RED LENTIL QUINOA STEW IS
- Vegan
- Gluten-free
- Dairy-free
- Nutrient-packed
- Creamy and flavorful
- Filling
- Comfort in a bowl
Thank you for stopping by! If you try this recipe, please let us know what you think in the comments section below. Your feedback means a lot to us! Also, if you post it on Instagram, please tag us with @alltheworldisgreen because we love to see your remakes.
Red Lentil Quinoa Stew
Ingredients
Stew
- 2 tablespoons olive oil
- 2 cups leeks chopped
- 2 cups sweet potatoes cut into small cubes
- 2 cups butternut squash cut into small cubes
- 3-4 cloves garlic minced
- 3 bay leaves
- 200 g red lentils
- 100 g quinoa
- 1300 ml water
- 2 tablespoons nutritional yeast optional
- 3 handfuls kale roughly chopped
- 1/3 teaspoon ginger powder
- 1 level teaspoon cardamom powder
- 2 teaspoons turmeric powder
- salt to taste
Cashew cream
- 100 g cashews previously soaked in water for 1-2 hours
- 200 ml water at room temperature
- 10 g tapioca flour
Toppings
- 1 tablespoon olive oil
- 100 g smoked tofu cut into squares
- 1 cup chickpeas cooked
- 1/3 teaspoon turmeric powder
- 1 teaspoon sesame seeds
- salt to taste
Instructions
Cashew cream
- Drain cashews well and put them into a high-speed blender. Add 200 ml water (at room temperature) and 10 g tapioca flour, and blend on high speed until smooth. Set aside.
Stew
- Thoroughly rinse red lentils and quinoa in a mesh strainer and let it drain thoroughly. Set aside.
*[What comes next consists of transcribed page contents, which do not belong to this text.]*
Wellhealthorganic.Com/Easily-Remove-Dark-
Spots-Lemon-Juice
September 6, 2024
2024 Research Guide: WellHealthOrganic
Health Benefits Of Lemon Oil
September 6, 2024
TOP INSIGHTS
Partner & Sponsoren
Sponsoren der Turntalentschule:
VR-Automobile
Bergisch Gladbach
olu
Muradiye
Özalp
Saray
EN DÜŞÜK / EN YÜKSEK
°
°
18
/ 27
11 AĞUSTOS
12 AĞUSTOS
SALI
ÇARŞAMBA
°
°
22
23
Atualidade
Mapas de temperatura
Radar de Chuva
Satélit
- In a large pot, heat 2 tablespoons of olive oil over medium heat. Add chopped leeks, sweet potatoes, and squash and cook for about 8-10 minutes until tender. Stir in the garlic and then cook, stirring everything around the pot, for 30 seconds.
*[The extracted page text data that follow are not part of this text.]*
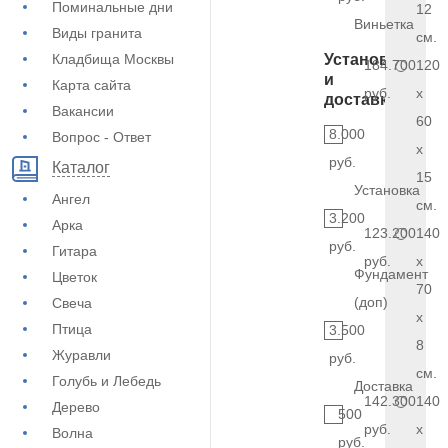
Поминальные дни
12
Виньетка
Виды гранита
см.
Кладбища Москвы
Установка
184.700
120
и
Карта сайта
руб.
x
доставка
Вакансии
60
8.000
Вопрос - Ответ
x
руб.
Каталог
15
Установка
Ангел
см.
3.200
Арка
123.200
140
руб.
Гитара
руб.
x
Фундамент
Цветок
70
(доп)
Свеча
x
Птица
3.500
8
Журавли
руб.
см.
Голубь и Лебедь
Доставка
142.300
140
Дерево
500
руб.
x
Волна
руб.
- Pour in 1300 ml water and add red lentils, quinoa, and bay leaves. Bring the stew to a boil. Season with a little salt, add turmeric, ginger, and cardamom powder. Cover, reduce to a simmer, and cook for about 15 minutes.
- After 15 minutes, add cashew cream, 2 tablespoons of nutritional yeast, and 3 handfuls of roughly chopped kale.
- Bring the stew to a boil again and let it simmer on low heat for another 10 minutes until the lentils and quinoa are tender and the stew thickens.
- Note: Feel free to add more water if the stew is too thick for your liking. Season accordingly.
Toppings
- Heat olive oil in a large pan over medium heat. Add tofu and chickpeas, and season with salt and turmeric.
- Fry the tofu and chickpeas until golden and crispy while stirring constantly. Just before it’s done, add 1 teaspoon of sesame seeds and stir well.
Serving suggestion
- Serve in a bowl, top with fried chickpeas and tofu, and garnish with thyme and sesame seeds.
* The nutritional information provided is calculated automatically and should be used as an estimate.
2 comments
Quantity says 4 people. I ended up with 3 litres!
Way more than 4 people.
I spiced it up with 1 tsp miso paste, 6 small dried chillis, 1 tsp MSG, 2 vegetable stock pods and a 1/2 tsp of black peppercorns added when the water is added.
Hi, Craig! It’s roughly 50 g red lentils, 25 g quinoa and 1 cup veggies per person, that doesn’t sound too much for a meal to me. Or maybe we just eat too much here in Dalmatia ha, ha. Your additions sound great, I might just try it myself. Have a great day!